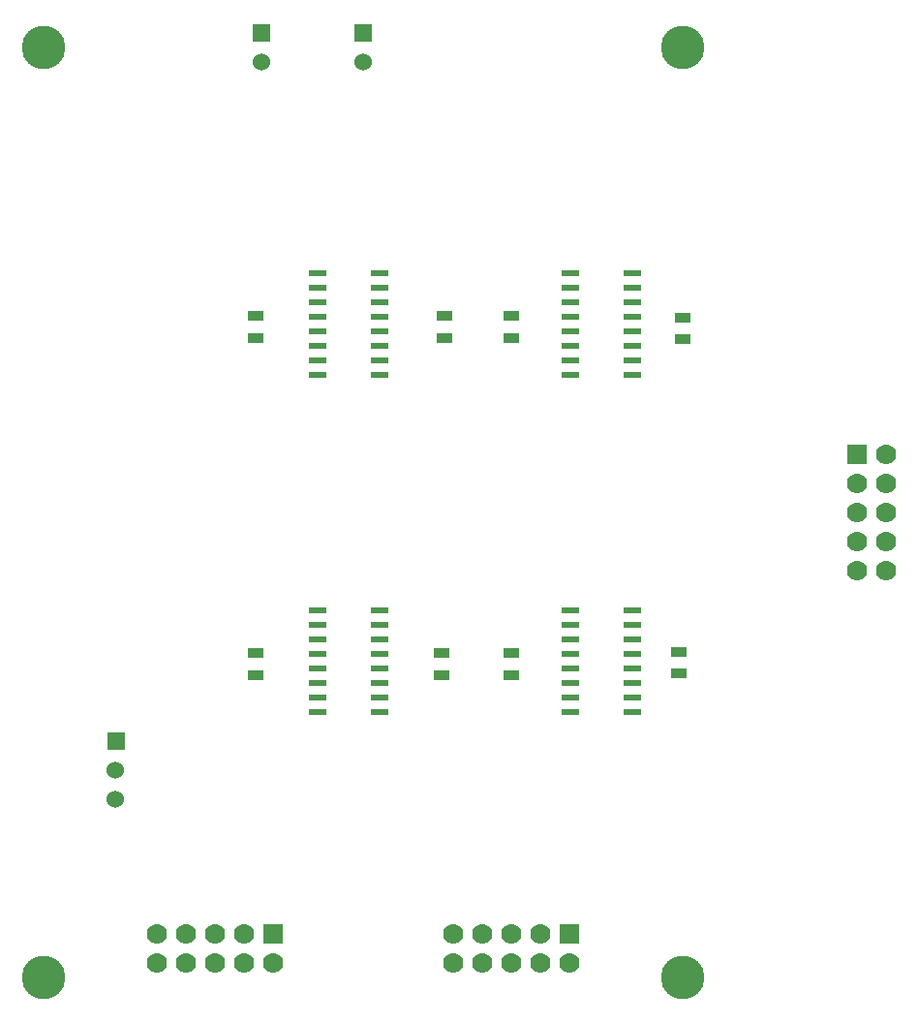
<source format=gts>
G04 (created by PCBNEW (2013-jul-07)-stable) date Thu 17 Jan 2019 04:45:59 PM PST*
%MOIN*%
G04 Gerber Fmt 3.4, Leading zero omitted, Abs format*
%FSLAX34Y34*%
G01*
G70*
G90*
G04 APERTURE LIST*
%ADD10C,0.00590551*%
%ADD11R,0.055X0.035*%
%ADD12R,0.06X0.06*%
%ADD13C,0.06*%
%ADD14R,0.07X0.07*%
%ADD15C,0.07*%
%ADD16R,0.0610236X0.023622*%
%ADD17C,0.15*%
G04 APERTURE END LIST*
G54D10*
G54D11*
X53379Y-52275D03*
X53379Y-53025D03*
X47600Y-53075D03*
X47600Y-52325D03*
X53509Y-40784D03*
X53509Y-41534D03*
X47600Y-41475D03*
X47600Y-40725D03*
X45200Y-52325D03*
X45200Y-53075D03*
X38800Y-53075D03*
X38800Y-52325D03*
X45300Y-40725D03*
X45300Y-41475D03*
X38800Y-41475D03*
X38800Y-40725D03*
G54D12*
X34010Y-55350D03*
G54D13*
X33980Y-56350D03*
X33980Y-57350D03*
G54D12*
X39000Y-31000D03*
G54D13*
X39000Y-32000D03*
G54D12*
X42500Y-31000D03*
G54D13*
X42500Y-32000D03*
G54D14*
X39400Y-62000D03*
G54D15*
X39400Y-63000D03*
X38400Y-62000D03*
X38400Y-63000D03*
X37400Y-62000D03*
X37400Y-63000D03*
X36400Y-62000D03*
X36400Y-63000D03*
X35400Y-62000D03*
X35400Y-63000D03*
G54D14*
X49600Y-62000D03*
G54D15*
X49600Y-63000D03*
X48600Y-62000D03*
X48600Y-63000D03*
X47600Y-62000D03*
X47600Y-63000D03*
X46600Y-62000D03*
X46600Y-63000D03*
X45600Y-62000D03*
X45600Y-63000D03*
G54D16*
X49637Y-50850D03*
X49637Y-51350D03*
X49637Y-51850D03*
X49637Y-52350D03*
X51762Y-52350D03*
X51762Y-51850D03*
X51762Y-51350D03*
X51762Y-50850D03*
X49637Y-52850D03*
X49637Y-53350D03*
X49637Y-53850D03*
X49637Y-54350D03*
X51762Y-53350D03*
X51762Y-53850D03*
X51762Y-54350D03*
X51762Y-52850D03*
X49637Y-39250D03*
X49637Y-39750D03*
X49637Y-40250D03*
X49637Y-40750D03*
X51762Y-40750D03*
X51762Y-40250D03*
X51762Y-39750D03*
X51762Y-39250D03*
X49637Y-41250D03*
X49637Y-41750D03*
X49637Y-42250D03*
X49637Y-42750D03*
X51762Y-41750D03*
X51762Y-42250D03*
X51762Y-42750D03*
X51762Y-41250D03*
X40937Y-50850D03*
X40937Y-51350D03*
X40937Y-51850D03*
X40937Y-52350D03*
X43062Y-52350D03*
X43062Y-51850D03*
X43062Y-51350D03*
X43062Y-50850D03*
X40937Y-52850D03*
X40937Y-53350D03*
X40937Y-53850D03*
X40937Y-54350D03*
X43062Y-53350D03*
X43062Y-53850D03*
X43062Y-54350D03*
X43062Y-52850D03*
X40937Y-39250D03*
X40937Y-39750D03*
X40937Y-40250D03*
X40937Y-40750D03*
X43062Y-40750D03*
X43062Y-40250D03*
X43062Y-39750D03*
X43062Y-39250D03*
X40937Y-41250D03*
X40937Y-41750D03*
X40937Y-42250D03*
X40937Y-42750D03*
X43062Y-41750D03*
X43062Y-42250D03*
X43062Y-42750D03*
X43062Y-41250D03*
G54D17*
X31500Y-31500D03*
X53500Y-31500D03*
X53500Y-63500D03*
X31500Y-63500D03*
G54D14*
X59500Y-45500D03*
G54D15*
X60500Y-45500D03*
X59500Y-46500D03*
X60500Y-46500D03*
X59500Y-47500D03*
X60500Y-47500D03*
X59500Y-48500D03*
X60500Y-48500D03*
X59500Y-49500D03*
X60500Y-49500D03*
M02*

</source>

================================

In the data above, find the line that contains "X51762Y-50850D03*" and the line that contains "X51762Y-40250D03*". Repeat exactly those lines and every line between them, and only those.

— OUTPUT FOR THIS TASK —
X51762Y-50850D03*
X49637Y-52850D03*
X49637Y-53350D03*
X49637Y-53850D03*
X49637Y-54350D03*
X51762Y-53350D03*
X51762Y-53850D03*
X51762Y-54350D03*
X51762Y-52850D03*
X49637Y-39250D03*
X49637Y-39750D03*
X49637Y-40250D03*
X49637Y-40750D03*
X51762Y-40750D03*
X51762Y-40250D03*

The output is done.